TASK BRIEF
Render the material below as a numbered list with one line per entry, leaving out the blank lines.
☆ ☆ ☆ ☆ ☆ ☆ ☆
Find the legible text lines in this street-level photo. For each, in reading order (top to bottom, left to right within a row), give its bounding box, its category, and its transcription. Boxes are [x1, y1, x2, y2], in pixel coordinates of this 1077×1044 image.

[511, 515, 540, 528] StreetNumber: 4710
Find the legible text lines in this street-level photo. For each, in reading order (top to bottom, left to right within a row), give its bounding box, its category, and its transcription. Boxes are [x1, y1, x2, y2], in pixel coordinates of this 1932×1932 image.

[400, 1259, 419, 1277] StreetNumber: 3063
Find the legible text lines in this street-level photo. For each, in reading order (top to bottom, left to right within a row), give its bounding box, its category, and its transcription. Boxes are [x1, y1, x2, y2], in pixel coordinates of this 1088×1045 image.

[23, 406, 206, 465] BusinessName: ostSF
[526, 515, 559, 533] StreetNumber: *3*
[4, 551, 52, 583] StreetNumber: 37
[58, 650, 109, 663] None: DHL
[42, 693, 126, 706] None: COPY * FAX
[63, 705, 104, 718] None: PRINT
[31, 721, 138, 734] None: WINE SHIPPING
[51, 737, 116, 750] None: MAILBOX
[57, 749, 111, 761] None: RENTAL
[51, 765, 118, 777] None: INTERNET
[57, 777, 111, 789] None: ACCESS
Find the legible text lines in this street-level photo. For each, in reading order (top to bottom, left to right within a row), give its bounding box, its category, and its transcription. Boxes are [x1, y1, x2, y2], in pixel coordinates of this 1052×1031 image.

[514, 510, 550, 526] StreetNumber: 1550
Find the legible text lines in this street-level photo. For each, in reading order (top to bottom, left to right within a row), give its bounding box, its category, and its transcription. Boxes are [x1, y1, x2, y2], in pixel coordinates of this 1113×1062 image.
☆ ☆ ☆ ☆ ☆ ☆ ☆
ANSWER TO THE PROBLEM
1. Find the legible text lines in this street-level photo. For each, in reading order (top to bottom, left to right within a row), give its bounding box, its category, and its transcription. Boxes are [x1, y1, x2, y2], in pixel coordinates of this 1077×1044 image.
2. [511, 515, 540, 528] StreetNumber: 4710
3. Find the legible text lines in this street-level photo. For each, in reading order (top to bottom, left to right within a row), give its bounding box, its category, and its transcription. Boxes are [x1, y1, x2, y2], in pixel coordinates of this 1932×1932 image.
4. [400, 1259, 419, 1277] StreetNumber: 3063
5. Find the legible text lines in this street-level photo. For each, in reading order (top to bottom, left to right within a row), give its bounding box, its category, and its transcription. Boxes are [x1, y1, x2, y2], in pixel coordinates of this 1088×1045 image.
6. [23, 406, 206, 465] BusinessName: ostSF
7. [526, 515, 559, 533] StreetNumber: *3*
8. [4, 551, 52, 583] StreetNumber: 37
9. [58, 650, 109, 663] None: DHL
10. [42, 693, 126, 706] None: COPY * FAX
11. [63, 705, 104, 718] None: PRINT
12. [31, 721, 138, 734] None: WINE SHIPPING
13. [51, 737, 116, 750] None: MAILBOX
14. [57, 749, 111, 761] None: RENTAL
15. [51, 765, 118, 777] None: INTERNET
16. [57, 777, 111, 789] None: ACCESS
17. Find the legible text lines in this street-level photo. For each, in reading order (top to bottom, left to right within a row), give its bounding box, its category, and its transcription. Boxes are [x1, y1, x2, y2], in pixel coordinates of this 1052×1031 image.
18. [514, 510, 550, 526] StreetNumber: 1550
19. Find the legible text lines in this street-level photo. For each, in reading order (top to bottom, left to right within a row), give its bounding box, its category, and its transcription. Boxes are [x1, y1, x2, y2], in pixel coordinates of this 1113×1062 image.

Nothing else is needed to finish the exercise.